Below is a set of entries. Reproduce exactly the lines from the one containing "das cartas, pois" through the end, both included.

Data entries
^^^^^^^^^^^^^^^^
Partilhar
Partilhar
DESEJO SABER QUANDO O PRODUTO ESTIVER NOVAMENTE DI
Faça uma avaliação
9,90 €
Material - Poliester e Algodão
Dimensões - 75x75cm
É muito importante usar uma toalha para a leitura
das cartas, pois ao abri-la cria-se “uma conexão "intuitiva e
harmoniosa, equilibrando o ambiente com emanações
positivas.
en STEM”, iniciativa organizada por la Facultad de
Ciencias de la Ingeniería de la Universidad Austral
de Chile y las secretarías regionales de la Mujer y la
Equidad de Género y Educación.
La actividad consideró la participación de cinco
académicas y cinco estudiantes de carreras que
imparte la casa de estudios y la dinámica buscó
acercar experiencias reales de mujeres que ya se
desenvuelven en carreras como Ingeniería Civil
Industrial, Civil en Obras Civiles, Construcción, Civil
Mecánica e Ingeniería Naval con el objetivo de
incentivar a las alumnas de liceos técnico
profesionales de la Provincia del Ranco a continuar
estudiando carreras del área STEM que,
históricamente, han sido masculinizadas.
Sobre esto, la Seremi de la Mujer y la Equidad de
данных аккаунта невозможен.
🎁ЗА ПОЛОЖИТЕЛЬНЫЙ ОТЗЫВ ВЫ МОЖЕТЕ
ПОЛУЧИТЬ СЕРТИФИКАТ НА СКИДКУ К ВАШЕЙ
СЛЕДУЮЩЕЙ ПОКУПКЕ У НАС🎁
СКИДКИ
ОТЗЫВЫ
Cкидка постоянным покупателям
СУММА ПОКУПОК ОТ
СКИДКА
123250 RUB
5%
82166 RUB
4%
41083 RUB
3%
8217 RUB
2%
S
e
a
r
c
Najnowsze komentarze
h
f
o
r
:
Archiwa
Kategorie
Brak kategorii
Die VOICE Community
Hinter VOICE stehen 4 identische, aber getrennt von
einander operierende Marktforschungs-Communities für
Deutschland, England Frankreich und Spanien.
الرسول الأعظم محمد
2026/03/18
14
^^^^^^^^^^^^^^^^
Task result:
das cartas, pois ao abri-la cria-se “uma conexão "intuitiva e
harmoniosa, equilibrando o ambiente com emanações
positivas.
en STEM”, iniciativa organizada por la Facultad de
Ciencias de la Ingeniería de la Universidad Austral
de Chile y las secretarías regionales de la Mujer y la
Equidad de Género y Educación.
La actividad consideró la participación de cinco
académicas y cinco estudiantes de carreras que
imparte la casa de estudios y la dinámica buscó
acercar experiencias reales de mujeres que ya se
desenvuelven en carreras como Ingeniería Civil
Industrial, Civil en Obras Civiles, Construcción, Civil
Mecánica e Ingeniería Naval con el objetivo de
incentivar a las alumnas de liceos técnico
profesionales de la Provincia del Ranco a continuar
estudiando carreras del área STEM que,
históricamente, han sido masculinizadas.
Sobre esto, la Seremi de la Mujer y la Equidad de
данных аккаунта невозможен.
🎁ЗА ПОЛОЖИТЕЛЬНЫЙ ОТЗЫВ ВЫ МОЖЕТЕ
ПОЛУЧИТЬ СЕРТИФИКАТ НА СКИДКУ К ВАШЕЙ
СЛЕДУЮЩЕЙ ПОКУПКЕ У НАС🎁
СКИДКИ
ОТЗЫВЫ
Cкидка постоянным покупателям
СУММА ПОКУПОК ОТ
СКИДКА
123250 RUB
5%
82166 RUB
4%
41083 RUB
3%
8217 RUB
2%
S
e
a
r
c
Najnowsze komentarze
h
f
o
r
:
Archiwa
Kategorie
Brak kategorii
Die VOICE Community
Hinter VOICE stehen 4 identische, aber getrennt von
einander operierende Marktforschungs-Communities für
Deutschland, England Frankreich und Spanien.
الرسول الأعظم محمد
2026/03/18
14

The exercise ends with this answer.